Extracted data:
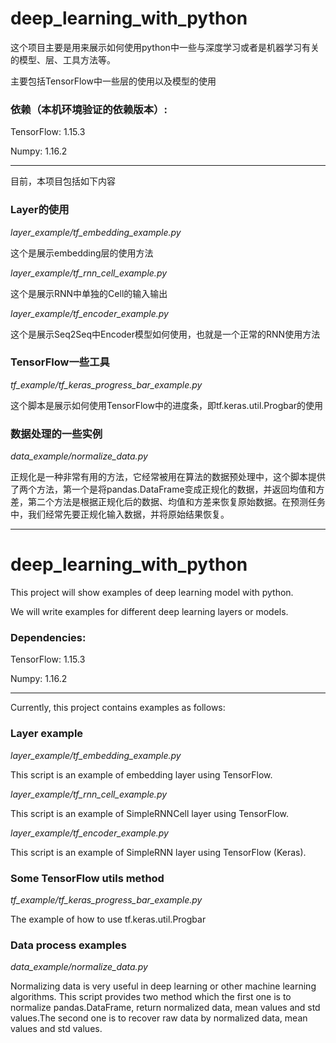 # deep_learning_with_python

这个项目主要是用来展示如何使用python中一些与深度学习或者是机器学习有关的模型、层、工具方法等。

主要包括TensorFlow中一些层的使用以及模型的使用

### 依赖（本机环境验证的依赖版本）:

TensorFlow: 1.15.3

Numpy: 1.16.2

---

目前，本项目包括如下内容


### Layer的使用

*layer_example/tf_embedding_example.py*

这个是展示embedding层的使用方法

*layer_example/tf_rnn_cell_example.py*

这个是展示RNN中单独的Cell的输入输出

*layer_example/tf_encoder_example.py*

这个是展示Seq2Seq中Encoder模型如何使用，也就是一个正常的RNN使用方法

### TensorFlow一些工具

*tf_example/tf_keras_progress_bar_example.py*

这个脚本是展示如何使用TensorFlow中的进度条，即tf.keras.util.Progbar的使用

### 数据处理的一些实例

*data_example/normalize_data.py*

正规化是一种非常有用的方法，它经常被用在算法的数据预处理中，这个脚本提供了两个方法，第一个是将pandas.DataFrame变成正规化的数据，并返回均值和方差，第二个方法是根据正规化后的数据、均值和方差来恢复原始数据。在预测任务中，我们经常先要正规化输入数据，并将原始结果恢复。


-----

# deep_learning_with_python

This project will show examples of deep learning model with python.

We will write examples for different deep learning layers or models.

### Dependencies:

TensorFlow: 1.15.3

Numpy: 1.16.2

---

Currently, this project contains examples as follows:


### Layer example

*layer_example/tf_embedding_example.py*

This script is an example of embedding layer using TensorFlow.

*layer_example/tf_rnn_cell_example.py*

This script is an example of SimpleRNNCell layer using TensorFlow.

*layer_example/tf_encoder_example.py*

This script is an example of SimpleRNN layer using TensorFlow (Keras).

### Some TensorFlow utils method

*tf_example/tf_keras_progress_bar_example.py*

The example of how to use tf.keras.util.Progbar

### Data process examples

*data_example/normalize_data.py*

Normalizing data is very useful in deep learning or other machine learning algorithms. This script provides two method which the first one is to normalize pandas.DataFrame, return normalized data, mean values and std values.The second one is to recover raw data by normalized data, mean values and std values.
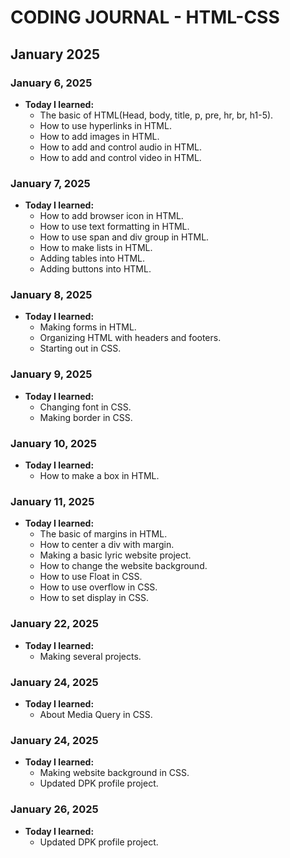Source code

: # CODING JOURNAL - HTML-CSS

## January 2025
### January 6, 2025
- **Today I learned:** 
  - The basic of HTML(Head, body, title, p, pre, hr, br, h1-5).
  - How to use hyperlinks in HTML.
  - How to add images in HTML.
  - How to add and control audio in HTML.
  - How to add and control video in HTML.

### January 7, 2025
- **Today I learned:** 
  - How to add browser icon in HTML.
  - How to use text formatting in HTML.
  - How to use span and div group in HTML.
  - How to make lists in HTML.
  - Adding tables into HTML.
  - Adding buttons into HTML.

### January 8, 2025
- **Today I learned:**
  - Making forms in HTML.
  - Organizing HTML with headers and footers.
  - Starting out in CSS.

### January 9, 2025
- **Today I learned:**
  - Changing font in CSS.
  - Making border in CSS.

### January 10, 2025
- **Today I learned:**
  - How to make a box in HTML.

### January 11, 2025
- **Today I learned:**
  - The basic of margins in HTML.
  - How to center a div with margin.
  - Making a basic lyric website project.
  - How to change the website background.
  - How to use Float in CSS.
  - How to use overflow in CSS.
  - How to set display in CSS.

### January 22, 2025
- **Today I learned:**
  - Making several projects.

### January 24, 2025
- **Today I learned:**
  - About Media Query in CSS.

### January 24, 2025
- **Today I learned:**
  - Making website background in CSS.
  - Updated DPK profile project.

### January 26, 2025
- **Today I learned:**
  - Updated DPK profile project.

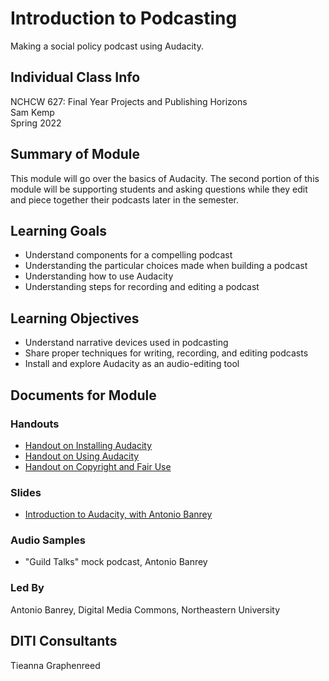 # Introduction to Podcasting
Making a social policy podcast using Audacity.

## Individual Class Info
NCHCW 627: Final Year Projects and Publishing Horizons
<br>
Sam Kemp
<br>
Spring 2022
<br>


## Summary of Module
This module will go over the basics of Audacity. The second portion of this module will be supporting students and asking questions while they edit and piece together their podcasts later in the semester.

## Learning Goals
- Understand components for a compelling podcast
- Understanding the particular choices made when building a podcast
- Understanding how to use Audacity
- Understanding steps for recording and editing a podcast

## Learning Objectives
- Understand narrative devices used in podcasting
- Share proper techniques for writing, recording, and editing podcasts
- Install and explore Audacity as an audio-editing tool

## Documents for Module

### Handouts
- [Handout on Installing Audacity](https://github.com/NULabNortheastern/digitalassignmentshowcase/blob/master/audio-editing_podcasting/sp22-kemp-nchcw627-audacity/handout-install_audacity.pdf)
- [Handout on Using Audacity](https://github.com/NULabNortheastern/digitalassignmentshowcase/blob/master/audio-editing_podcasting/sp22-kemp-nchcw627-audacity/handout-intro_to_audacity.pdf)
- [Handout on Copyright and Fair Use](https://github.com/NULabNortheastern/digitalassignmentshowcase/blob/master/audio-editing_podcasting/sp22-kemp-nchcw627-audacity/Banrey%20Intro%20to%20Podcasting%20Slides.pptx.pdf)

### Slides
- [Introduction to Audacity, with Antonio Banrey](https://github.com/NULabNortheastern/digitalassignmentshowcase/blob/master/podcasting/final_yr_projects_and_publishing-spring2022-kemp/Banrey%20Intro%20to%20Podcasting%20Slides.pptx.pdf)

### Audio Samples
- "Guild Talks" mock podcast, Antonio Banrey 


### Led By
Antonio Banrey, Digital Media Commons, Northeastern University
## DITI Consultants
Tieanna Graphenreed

...

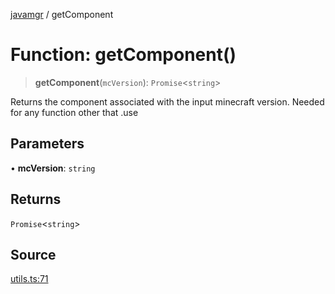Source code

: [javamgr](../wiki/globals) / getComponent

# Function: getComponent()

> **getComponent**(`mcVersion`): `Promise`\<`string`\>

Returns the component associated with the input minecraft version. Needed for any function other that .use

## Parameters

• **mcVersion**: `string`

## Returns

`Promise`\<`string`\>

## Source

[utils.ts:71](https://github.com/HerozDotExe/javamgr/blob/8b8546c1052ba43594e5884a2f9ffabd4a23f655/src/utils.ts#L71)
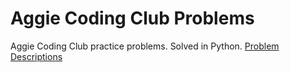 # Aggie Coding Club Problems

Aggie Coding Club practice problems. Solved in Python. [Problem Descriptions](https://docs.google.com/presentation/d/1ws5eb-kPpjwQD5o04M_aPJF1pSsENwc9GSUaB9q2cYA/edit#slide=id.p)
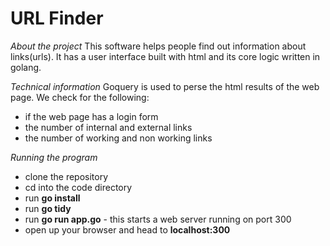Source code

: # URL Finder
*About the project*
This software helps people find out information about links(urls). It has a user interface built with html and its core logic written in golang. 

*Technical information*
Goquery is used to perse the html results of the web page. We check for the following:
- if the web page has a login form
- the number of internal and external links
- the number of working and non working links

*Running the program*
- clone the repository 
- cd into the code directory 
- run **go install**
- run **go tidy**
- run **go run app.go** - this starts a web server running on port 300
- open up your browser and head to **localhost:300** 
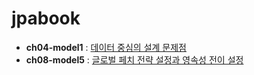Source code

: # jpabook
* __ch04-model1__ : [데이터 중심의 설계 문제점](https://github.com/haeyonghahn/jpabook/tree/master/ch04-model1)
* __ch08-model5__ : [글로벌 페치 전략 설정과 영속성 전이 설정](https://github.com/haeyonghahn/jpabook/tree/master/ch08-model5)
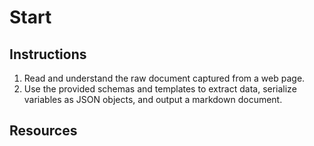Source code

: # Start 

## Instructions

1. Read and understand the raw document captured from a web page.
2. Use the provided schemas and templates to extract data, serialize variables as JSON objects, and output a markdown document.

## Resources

---

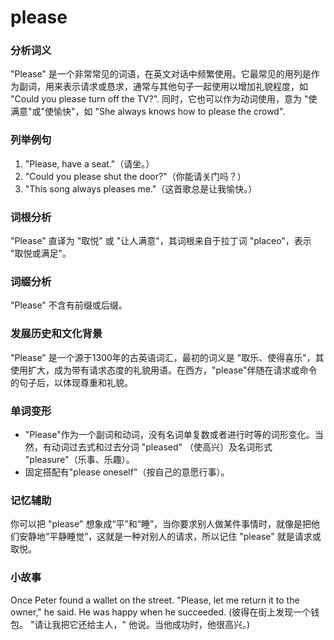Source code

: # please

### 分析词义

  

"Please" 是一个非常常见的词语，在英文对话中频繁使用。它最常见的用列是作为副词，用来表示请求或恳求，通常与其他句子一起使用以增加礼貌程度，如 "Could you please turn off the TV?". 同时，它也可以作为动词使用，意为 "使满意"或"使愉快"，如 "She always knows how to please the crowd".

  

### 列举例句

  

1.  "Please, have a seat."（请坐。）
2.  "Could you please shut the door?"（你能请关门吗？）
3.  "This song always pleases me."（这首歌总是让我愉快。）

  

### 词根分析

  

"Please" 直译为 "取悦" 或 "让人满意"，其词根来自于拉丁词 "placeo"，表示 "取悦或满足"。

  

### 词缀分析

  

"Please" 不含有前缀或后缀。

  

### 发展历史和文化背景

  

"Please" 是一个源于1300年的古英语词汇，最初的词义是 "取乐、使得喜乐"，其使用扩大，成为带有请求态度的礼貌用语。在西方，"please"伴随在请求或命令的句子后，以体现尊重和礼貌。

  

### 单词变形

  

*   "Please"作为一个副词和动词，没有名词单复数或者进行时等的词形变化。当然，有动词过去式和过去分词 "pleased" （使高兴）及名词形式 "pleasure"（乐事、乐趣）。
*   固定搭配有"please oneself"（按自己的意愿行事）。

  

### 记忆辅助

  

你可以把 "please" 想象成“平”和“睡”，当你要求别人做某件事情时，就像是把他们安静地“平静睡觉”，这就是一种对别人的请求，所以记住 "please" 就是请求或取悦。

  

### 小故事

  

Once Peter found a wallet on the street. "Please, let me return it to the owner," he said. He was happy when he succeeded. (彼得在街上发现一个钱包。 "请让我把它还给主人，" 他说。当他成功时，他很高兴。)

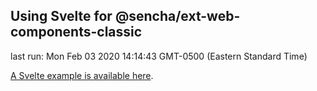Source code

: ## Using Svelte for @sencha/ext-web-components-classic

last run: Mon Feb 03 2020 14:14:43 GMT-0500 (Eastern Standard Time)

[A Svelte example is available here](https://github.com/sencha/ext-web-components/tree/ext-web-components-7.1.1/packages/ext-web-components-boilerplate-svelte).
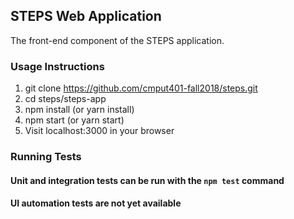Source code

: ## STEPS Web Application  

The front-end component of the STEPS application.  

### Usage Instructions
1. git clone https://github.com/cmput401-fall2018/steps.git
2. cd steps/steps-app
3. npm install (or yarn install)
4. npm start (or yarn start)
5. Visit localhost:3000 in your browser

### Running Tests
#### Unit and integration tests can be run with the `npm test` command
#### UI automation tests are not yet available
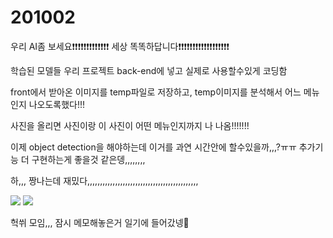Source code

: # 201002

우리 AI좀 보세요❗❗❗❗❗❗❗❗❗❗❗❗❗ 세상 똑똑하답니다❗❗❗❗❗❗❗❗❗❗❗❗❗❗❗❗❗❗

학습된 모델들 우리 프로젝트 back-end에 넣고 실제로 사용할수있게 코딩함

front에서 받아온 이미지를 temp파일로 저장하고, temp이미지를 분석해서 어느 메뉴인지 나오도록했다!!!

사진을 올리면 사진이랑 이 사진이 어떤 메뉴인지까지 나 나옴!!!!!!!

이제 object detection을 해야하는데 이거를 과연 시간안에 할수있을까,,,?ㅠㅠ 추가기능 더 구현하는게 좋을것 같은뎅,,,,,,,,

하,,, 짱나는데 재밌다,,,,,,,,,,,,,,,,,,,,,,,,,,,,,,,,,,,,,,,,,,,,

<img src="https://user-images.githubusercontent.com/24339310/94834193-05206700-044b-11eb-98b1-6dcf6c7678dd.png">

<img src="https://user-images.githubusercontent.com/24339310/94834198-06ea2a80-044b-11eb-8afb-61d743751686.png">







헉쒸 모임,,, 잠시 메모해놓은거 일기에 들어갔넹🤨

Exercise objective:
Show each line from the listing above that includes the word "string".

Written solution:
> **getComponent**(`mcVersion`): `Promise`\<`string`\>
• **mcVersion**: `string`
`Promise`\<`string`\>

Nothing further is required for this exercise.